Le
roman graphique d’Alan Moore se caractéristique par un portrait
dystopique des supers-héros, en contradiction avec la figure
classique de ces êtres extraordinaires présentée dans les œuvres
de Marvel ou DC Comics. Les Watchmen ne sont pas hors du commun et
rendent justice selon leurs valeurs et vision du monde. Mis au banc
après la grève de la police et l’abrogation de la loi Keene,
seuls les supers-héros « agrégés » par l’Etat
Américain sont autorisés. Alors que Le Comédien et le Docteur
Manhattan signent allégeance à leur patrie, les autres tentent de
retourner à l’anonymat, sauf Rorschach qui ne raccroche pas son
« visage ». « Who watches the watchmen ? »
se demandent les citoyens, en écho à la locution latine « Quis
custodiet ipsos custodes ? (« Qui garde les gardiens
eux-mêmes ? »), remettant en cause la légitimité des
supers-héros à faire régner l’ordre.
Par
définition, les supers-héros sont des justiciers aux capacités
extraordinaires, qu’elles soient d’ordre technologique (Batman)

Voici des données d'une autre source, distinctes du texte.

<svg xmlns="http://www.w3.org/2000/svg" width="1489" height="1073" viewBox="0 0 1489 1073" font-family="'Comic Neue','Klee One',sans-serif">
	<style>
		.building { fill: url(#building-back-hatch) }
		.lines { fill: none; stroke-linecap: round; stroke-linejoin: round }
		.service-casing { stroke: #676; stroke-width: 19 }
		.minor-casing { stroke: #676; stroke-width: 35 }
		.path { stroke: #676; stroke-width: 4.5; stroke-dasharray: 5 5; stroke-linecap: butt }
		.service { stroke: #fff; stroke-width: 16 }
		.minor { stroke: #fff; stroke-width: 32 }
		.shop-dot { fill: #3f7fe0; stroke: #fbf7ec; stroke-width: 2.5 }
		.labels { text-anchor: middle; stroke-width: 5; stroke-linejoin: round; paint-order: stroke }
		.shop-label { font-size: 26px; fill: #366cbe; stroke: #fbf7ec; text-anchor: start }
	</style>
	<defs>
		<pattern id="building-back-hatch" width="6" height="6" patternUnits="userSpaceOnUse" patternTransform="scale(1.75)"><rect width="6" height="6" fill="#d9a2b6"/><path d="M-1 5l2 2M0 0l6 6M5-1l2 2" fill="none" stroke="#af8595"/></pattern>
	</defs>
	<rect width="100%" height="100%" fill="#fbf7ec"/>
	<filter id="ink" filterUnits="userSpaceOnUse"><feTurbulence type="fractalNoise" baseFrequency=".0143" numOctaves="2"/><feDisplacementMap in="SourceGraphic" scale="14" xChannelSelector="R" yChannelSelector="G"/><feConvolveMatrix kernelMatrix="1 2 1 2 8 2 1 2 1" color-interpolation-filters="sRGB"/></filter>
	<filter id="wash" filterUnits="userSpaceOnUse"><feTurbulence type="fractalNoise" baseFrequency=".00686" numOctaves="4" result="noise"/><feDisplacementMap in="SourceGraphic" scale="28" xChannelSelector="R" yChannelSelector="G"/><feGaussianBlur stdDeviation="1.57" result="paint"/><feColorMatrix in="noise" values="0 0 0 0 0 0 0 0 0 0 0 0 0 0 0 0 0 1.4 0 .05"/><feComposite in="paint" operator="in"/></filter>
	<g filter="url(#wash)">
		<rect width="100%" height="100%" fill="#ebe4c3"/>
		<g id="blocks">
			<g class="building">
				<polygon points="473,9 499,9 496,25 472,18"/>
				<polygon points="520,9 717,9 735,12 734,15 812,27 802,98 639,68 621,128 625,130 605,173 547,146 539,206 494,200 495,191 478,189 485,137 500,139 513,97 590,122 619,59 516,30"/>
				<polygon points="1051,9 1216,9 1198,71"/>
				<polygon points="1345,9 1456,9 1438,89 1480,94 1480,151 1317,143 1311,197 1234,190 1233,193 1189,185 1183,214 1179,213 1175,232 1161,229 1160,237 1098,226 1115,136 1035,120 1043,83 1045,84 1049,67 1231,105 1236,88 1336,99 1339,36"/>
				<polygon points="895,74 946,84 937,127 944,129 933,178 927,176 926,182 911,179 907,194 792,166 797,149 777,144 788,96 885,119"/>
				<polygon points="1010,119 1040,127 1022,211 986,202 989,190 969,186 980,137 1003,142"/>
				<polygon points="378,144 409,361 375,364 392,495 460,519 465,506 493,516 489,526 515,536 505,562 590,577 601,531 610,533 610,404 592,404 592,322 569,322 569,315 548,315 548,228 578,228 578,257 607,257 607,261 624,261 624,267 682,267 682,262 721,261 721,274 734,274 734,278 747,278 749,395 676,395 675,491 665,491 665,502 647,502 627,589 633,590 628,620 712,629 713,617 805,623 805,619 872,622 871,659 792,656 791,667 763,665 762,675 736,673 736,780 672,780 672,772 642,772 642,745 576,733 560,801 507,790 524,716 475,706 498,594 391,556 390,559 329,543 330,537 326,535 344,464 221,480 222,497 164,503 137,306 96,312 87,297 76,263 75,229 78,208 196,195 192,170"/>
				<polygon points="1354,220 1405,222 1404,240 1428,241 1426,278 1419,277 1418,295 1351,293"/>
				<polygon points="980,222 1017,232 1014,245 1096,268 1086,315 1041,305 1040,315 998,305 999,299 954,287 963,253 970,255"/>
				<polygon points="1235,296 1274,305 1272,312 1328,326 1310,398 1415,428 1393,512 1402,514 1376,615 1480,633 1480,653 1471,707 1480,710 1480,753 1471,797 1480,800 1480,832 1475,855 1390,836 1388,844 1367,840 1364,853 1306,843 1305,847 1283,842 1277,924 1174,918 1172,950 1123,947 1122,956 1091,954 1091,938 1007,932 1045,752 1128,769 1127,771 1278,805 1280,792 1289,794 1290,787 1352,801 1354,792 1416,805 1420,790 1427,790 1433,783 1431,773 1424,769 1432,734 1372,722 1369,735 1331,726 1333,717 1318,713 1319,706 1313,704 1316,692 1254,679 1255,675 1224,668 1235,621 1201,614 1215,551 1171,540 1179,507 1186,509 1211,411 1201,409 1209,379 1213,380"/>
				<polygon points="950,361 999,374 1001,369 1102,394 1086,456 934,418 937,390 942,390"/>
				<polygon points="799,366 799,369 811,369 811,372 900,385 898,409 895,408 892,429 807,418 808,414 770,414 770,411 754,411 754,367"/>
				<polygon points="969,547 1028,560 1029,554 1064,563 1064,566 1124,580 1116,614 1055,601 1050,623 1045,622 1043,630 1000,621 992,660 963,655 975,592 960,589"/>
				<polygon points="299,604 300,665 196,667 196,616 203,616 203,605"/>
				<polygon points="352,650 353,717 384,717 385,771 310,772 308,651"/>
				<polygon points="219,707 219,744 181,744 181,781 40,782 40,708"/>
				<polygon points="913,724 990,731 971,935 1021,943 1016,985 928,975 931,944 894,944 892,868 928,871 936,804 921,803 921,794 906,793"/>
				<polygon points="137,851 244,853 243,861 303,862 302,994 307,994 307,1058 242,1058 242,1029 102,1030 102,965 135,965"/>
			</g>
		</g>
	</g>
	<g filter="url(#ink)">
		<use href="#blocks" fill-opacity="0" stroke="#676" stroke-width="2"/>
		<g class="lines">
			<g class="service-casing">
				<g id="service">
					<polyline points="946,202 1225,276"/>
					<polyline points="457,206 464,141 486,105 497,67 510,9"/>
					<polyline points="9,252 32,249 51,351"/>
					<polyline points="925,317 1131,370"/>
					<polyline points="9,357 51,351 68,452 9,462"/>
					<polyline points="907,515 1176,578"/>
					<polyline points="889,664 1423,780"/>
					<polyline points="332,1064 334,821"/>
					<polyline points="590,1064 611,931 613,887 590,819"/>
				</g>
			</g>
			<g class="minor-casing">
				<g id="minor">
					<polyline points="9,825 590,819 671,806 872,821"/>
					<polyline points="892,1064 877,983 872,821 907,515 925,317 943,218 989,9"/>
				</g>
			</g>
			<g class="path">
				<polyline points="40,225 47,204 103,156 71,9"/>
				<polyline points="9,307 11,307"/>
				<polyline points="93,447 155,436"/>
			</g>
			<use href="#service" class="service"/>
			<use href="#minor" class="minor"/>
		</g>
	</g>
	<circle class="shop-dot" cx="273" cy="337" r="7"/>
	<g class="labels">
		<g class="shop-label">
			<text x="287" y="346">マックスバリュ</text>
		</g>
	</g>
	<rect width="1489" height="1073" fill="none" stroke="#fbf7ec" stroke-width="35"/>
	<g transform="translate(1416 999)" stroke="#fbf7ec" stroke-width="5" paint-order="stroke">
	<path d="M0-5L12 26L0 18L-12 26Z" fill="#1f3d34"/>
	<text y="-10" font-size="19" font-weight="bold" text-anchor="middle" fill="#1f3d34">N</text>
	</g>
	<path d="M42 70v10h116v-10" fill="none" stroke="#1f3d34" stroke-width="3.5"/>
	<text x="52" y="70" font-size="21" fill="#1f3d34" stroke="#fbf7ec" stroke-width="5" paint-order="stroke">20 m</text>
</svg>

ou de dons surnaturels acquis par accident (Spiderman ou Hulk…) et
à la naissance (Superman, les X_men…). Les Watchmen ou Minutemen
agissent, eux, sans aucun pouvoir surhumain, ce qui constituent une
exception dans le tableau des supers-héros, avec le personnage de
Batman qui s’en crée artificiellement grâce à la technologie
dont il dispose. Seul le Dr Manhattan possède des pouvoirs
surnaturels. Du point des gadgets et des technologies ordinairement
associés à l’image du super-héros pour l’aider à lutter
contre le crime, Watchmen se distingue là aussi. L’essence de la
technologie se concentre dans le Dr Manhattan, produit de la
technique et symbole de l’énergie nucléaire ; Ozymandias et
ses recherches scientifiques pour la création d’un monde parfait,
et Le Hibou II qui dispose de son engin volant. La technologie est au
service de l’utopie, de la création du monde parfait, plutôt que
pour capturer les criminels.
Watchmen présente donc des justiciers, mus à l’origine par la volonté d’éradiquer le crime de New-York, et qui rejoignent en ce sens l’utopie classique des supers-héros : ils sont des utopistes et pensent que leurs actions vont rendre le monde meilleur. A la différence que ces personnages tirent un bénéfice personnel et ne sont pas à proprement parler des êtres extraordinaires. Dépourvus de pouvoirs surnaturels, la plupart d’entre eux est également dépourvue de morale, qu’elle a perdu au cours de ses années d’exercice (on notera évidemment le rôle du Comédien). Amoraux ou non, les Watchmen tirent profit de leur statut de justicier, que ce soit pour faire le bien et le goût de l’aventure comme Hollis Mason, la protection de l’Etat pour Le Comédien, la gloire et la célébrité pour Le Spectre Soyeux, pour épancher ses propres désirs psychopathes comme Rorschach ou bien par ennui… La vision d’Alan Moore des supers-héros présente une dimension plus sombre des justiciers, qui font passer leur intérêt particulier avant le bien collectif. On pourrait alors se poser la question de l’influence des pouvoirs surnaturels sur la moralité et le rôle attendu des supers-héros par le reste de la société ?
Les
Watchmen ont un rôle mondial, en particulier Le Comédien et Dr
Manhattan, qui sont à la solde de l’Etat Américain suite à la
loi Keene. Véritables armes de guerre, ces personnages sont des
emblèmes de la notion : le Comédien est enterré avec honneur
et récompensé pour ses exploits militaires, le Dr Manhattan craint
et respecté comme un Dieu. Cette notion du patriotisme peut être
comparée à celle de Captain America. Watchmen est également la
remise en compte d’un modèle : « qu’est devenu le
rêve américain ? » se questionne Dan Dreiberg, même si
cette critique se pose de manière uchronique, face à une société
qui se fissure. L’intervention des justiciers devient
internationale, en particulier celle du Dr Manhattan. Héros de
guerre, il impacte sur l’avenir et modifie le cours des événements.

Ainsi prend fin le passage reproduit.